The first answer I came across can be summarized thus "it must be your problem" with no additional suggestions. I have come to identify this as a common communication style from StartCom:
Important! Experience has shown that the failure of email messages not arriving are always the fault of the receiving end. If the wizard confirms to having sent the message, i.e. no error occurred, than the message has been delivered and accepted by your mail server!
 Surely they've had Gmail users do this process before. So strange that it wouldn't work. After all, I wasn't using one of their blacklisted email providers listed on their enrollment page. I decided to try again from a different browser using my work email address, the one that I manage and have access to the server logs on. This is what I learned.

When you click Continue on the enrollment page your server will get hit from one site. In my case it was []. If you have gray listing in place (the work server does) and it sends back an error like 450, the web page immediately tells you it couldn't deliver the email. It does mention that the problem could be grey listing among other things, and basically says it's your fault. So you try to open up your grey listing to allow startcom.org through, but that doesn't seem to be enough because for some reason the client name comes through as unknown. (Edit: I had recently upgraded our mail server and I believe the "unknown" issue was a local configuration issue.)
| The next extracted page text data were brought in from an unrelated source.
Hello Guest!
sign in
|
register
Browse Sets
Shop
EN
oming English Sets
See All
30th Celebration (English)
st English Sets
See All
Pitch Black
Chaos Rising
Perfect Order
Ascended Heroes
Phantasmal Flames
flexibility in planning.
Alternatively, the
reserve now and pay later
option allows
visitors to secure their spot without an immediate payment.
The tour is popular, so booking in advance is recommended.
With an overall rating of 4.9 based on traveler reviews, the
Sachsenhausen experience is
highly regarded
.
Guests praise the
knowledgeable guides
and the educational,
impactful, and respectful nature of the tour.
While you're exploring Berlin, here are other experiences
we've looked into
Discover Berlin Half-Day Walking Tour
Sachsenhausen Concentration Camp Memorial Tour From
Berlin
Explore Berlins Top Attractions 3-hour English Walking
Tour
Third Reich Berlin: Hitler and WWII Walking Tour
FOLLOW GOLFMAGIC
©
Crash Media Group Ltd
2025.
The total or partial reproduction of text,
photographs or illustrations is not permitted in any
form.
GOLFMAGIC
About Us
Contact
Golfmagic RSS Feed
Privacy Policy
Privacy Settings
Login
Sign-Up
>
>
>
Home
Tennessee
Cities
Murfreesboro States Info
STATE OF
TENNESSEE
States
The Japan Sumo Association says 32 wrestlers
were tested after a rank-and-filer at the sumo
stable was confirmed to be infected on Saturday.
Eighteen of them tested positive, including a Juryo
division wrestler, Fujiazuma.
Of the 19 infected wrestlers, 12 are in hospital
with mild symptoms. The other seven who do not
So you add their IP address and then the web page thinks that all is well and sends you to the "wait for it" code confirmation page, but still no email. Why? Probably because the web page just does a test connection. Right after it sends you to the next page another server, [] in my case, connects (also with client_name=unknown) and gets Greylisted. So I sit here waiting, hoping for a retry, feeling stuck with no help. Back to searching in a new tab.

The second answer I came across also says "it must be your problem" :(
The program always sends the verification code! Do not blame us, if it does not arrive....we do not have control over your mail server and mail account!
 Third time's the charm? Good thing I have three browsers installed. So I checked the SPF (TXT) record for startcom.org and added all of the names and IP addresses listed into my server's client whitelist for greylisting and tried again from the third browser using the work email address. Success! The email made it to my inbox.

I didn't really want to do the certificate in the third-choice browser, so I went to the second browser and pasted the code there. It failed to verify but the failure message told me something I would have loved to have known long before. I didn't copy the exact message, sorry, but basically it said "if it fails, log out and try to sign in again". A "resend this request" button would have been better, but at least now I know that I don't have to stand like a deer in the headlights on the "wait for it" page when things fail.

Now I just have to wait 6 hours for the account to be reviewed, probably because I tried so many times.

Good luck. I may end up dabbling with CACert, Comodo, or retreating to my own self-signed certificates again.